*Problem*
Would you please restate every record exactly as written?

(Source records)
● ● ●
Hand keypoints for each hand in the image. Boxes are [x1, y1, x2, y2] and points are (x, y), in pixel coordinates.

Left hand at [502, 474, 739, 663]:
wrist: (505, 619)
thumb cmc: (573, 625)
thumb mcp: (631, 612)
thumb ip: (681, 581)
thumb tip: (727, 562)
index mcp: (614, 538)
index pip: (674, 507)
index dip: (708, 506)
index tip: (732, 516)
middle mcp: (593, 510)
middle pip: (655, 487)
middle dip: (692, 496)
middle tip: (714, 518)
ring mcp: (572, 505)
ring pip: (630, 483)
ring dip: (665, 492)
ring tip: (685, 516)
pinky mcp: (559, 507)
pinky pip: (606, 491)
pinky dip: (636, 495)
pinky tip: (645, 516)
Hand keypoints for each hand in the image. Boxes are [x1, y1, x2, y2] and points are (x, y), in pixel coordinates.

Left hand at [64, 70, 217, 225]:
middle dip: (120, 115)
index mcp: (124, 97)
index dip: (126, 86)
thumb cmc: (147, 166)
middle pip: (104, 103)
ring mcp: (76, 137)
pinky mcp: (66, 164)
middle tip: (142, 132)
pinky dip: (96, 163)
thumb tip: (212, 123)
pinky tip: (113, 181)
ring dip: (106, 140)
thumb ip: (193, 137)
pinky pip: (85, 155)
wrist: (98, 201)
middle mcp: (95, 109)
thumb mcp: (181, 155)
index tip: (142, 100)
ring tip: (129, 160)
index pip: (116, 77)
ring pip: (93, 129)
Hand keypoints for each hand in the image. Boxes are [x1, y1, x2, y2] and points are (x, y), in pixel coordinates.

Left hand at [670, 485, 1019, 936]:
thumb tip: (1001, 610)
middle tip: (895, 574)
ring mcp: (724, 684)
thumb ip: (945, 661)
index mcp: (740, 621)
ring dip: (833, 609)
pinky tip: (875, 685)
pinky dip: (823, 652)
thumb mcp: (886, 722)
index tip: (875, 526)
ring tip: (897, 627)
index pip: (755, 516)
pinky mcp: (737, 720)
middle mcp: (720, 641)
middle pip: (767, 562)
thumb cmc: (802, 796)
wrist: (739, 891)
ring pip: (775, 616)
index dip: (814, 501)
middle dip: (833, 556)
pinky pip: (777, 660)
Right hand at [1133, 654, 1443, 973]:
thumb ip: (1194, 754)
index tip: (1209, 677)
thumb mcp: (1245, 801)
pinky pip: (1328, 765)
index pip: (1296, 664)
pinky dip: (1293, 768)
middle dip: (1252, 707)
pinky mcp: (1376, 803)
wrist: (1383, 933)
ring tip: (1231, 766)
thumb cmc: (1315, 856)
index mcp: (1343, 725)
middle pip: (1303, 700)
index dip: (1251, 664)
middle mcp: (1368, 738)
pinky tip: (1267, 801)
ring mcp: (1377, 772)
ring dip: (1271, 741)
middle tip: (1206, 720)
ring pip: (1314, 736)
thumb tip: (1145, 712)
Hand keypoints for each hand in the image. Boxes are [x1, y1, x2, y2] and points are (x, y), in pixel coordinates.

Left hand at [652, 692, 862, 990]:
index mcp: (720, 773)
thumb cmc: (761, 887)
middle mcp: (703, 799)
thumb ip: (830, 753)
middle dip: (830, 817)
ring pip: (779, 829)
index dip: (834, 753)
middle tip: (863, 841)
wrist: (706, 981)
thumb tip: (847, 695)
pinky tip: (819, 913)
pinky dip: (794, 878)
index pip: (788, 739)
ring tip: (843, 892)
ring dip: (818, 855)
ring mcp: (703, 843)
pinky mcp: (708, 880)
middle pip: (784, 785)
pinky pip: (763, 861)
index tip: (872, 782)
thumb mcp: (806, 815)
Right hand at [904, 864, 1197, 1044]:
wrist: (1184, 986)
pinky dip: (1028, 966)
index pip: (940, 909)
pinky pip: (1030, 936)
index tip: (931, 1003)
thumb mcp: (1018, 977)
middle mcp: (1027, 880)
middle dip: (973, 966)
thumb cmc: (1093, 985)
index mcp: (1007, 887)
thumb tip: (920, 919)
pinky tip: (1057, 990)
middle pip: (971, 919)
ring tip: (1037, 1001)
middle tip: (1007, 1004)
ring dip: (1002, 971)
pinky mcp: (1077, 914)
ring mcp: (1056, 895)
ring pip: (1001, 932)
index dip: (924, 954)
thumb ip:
● ● ●
*Solution for this problem*
Hand keypoints for each hand in the image. Boxes are [x1, y1, x2, y2] and points are (x, y), in pixel coordinates.

Left hand at [502, 474, 739, 663]:
wrist: (505, 619)
thumb cmc: (573, 625)
thumb mcp: (631, 612)
thumb ip: (681, 581)
thumb tip: (727, 562)
index mcp: (614, 538)
index pip: (674, 507)
index dip: (708, 506)
index tip: (732, 516)
middle mcp: (593, 510)
middle pip: (655, 487)
middle dip: (692, 496)
middle tip: (714, 518)
ring mcp: (572, 505)
ring pip: (630, 483)
ring dip: (665, 492)
ring tip: (685, 516)
pinky mcp: (559, 507)
pinky pip: (606, 491)
pinky dip: (636, 495)
pinky tip: (645, 516)
Hand keypoints for each hand in the image. Boxes are [x1, y1, x2, y2] and points are (x, y), in pixel coordinates.

Left hand at [64, 70, 217, 225]:
middle dip: (120, 115)
index mcp: (124, 97)
index dip: (126, 86)
thumb cmc: (147, 166)
middle pip: (104, 103)
ring mcp: (76, 137)
pinky mcp: (66, 164)
middle tip: (142, 132)
pinky dip: (96, 163)
thumb tip: (212, 123)
pinky tip: (113, 181)
ring dip: (106, 140)
thumb ip: (193, 137)
pinky pip: (85, 155)
wrist: (98, 201)
middle mcp: (95, 109)
thumb mcp: (181, 155)
index tip: (142, 100)
ring tip: (129, 160)
index pip: (116, 77)
ring pip: (93, 129)
Hand keypoints for each hand in the image. Boxes are [x1, y1, x2, y2] and points are (x, y), in pixel coordinates.

Left hand at [670, 485, 1019, 936]:
thumb tip: (1001, 610)
middle tip: (895, 574)
ring mcp: (724, 684)
thumb ip: (945, 661)
index mcp: (740, 621)
ring dip: (833, 609)
pinky tip: (875, 685)
pinky dip: (823, 652)
thumb mcp: (886, 722)
index tip: (875, 526)
ring tip: (897, 627)
index pip: (755, 516)
pinky mcp: (737, 720)
middle mcp: (720, 641)
middle pip: (767, 562)
thumb cmc: (802, 796)
wrist: (739, 891)
ring pip: (775, 616)
index dip: (814, 501)
middle dip: (833, 556)
pinky pip: (777, 660)
Right hand at [1133, 654, 1443, 973]:
thumb ip: (1194, 754)
index tip: (1209, 677)
thumb mcp: (1245, 801)
pinky pip: (1328, 765)
index pip: (1296, 664)
pinky dip: (1293, 768)
middle dip: (1252, 707)
pinky mcp: (1376, 803)
wrist: (1383, 933)
ring tip: (1231, 766)
thumb cmc: (1315, 856)
index mcp: (1343, 725)
middle pip: (1303, 700)
index dip: (1251, 664)
middle mcp: (1368, 738)
pinky tip: (1267, 801)
ring mcp: (1377, 772)
ring dip: (1271, 741)
middle tip: (1206, 720)
ring pip: (1314, 736)
thumb tip: (1145, 712)
Hand keypoints for each hand in the image. Boxes are [x1, y1, x2, y2] and points are (x, y), in pixel coordinates.

Left hand at [652, 692, 862, 990]:
index mcp: (720, 773)
thumb cmc: (761, 887)
middle mcp: (703, 799)
thumb ip: (830, 753)
middle dip: (830, 817)
ring pip: (779, 829)
index dip: (834, 753)
middle tip: (863, 841)
wrist: (706, 981)
thumb tip: (847, 695)
pinky tip: (819, 913)
pinky dip: (794, 878)
index pip: (788, 739)
ring tip: (843, 892)
ring dip: (818, 855)
ring mcp: (703, 843)
pinky mcp: (708, 880)
middle pip: (784, 785)
pinky pip: (763, 861)
index tip: (872, 782)
thumb mcp: (806, 815)
Right hand at [904, 864, 1197, 1044]:
wrist: (1184, 986)
pinky dip: (1028, 966)
index pip: (940, 909)
pinky pip: (1030, 936)
index tip: (931, 1003)
thumb mcp: (1018, 977)
middle mcp: (1027, 880)
middle dip: (973, 966)
thumb cmc: (1093, 985)
index mcp: (1007, 887)
thumb tip: (920, 919)
pinky tip: (1057, 990)
middle pip: (971, 919)
ring tip: (1037, 1001)
middle tip: (1007, 1004)
ring dip: (1002, 971)
pinky mcp: (1077, 914)
ring mcp: (1056, 895)
ring pip: (1001, 932)
index dip: (924, 954)
thumb ip:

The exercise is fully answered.